---
title: 'Homework #5 possible solutions'
output: html_document
font-family: 'Corbel'
---
###Econ B2000, MA Econometrics
###Kevin R Foster, CCNY
1. What are the names of the people in your study group?
2. Using the CPS data, construct some interesting regressions on wage and salary (you might use the same subgroup as I did or you might change it up). Estimate a linear, quadratic, cubic and quartic specification of age on log wage. Don't just give me raw output! Make a nice table, like stargazer or in Stock and Watson (e.g. Chapter 9, Table 9.2). Make nice graphs and tests of groups of coefficients like I showed in class. Explain your regressions and what you learn.
3. Look at averages by educational attainment and discuss how these relate to the results from your previous regression. What does OLS contribute; how does it change the simple results from differences in means?
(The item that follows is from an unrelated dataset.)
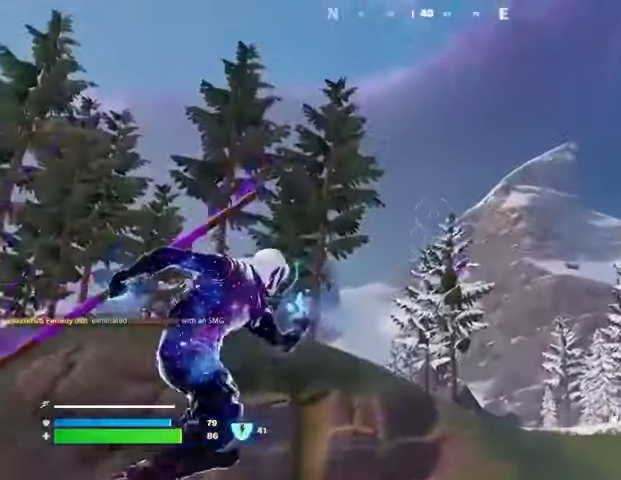
{"dt_ms": 500, "buttons": [], "left_stick": "up", "right_stick": "center", "events": [[67, "right_stick", "up"], [200, "right_stick", "down"], [400, "right_stick", "center"]]}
4. Consider the following table of numbers of people (from CPS data) who make under or over $15/hr in wage - a level that some politicians want to set as the new minimum wage. (This is a particular subset, don't bother trying to replicate, the numbers given here should be sufficient.)
number | Native | Immigrant | Native | Immigrant
--------------- | ------ | --------- | ------ | ---------
Educ HS or more | 14235 | 3113 | 33150 | 5296
no HS diploma | 1062 | 1824 | 662 | 567
a. Is the fraction of immigrants making less than $15/hr different from the fraction making more than $15/hr? In a statistical test of the difference, what is t-statistic, p-value, and confidence interval?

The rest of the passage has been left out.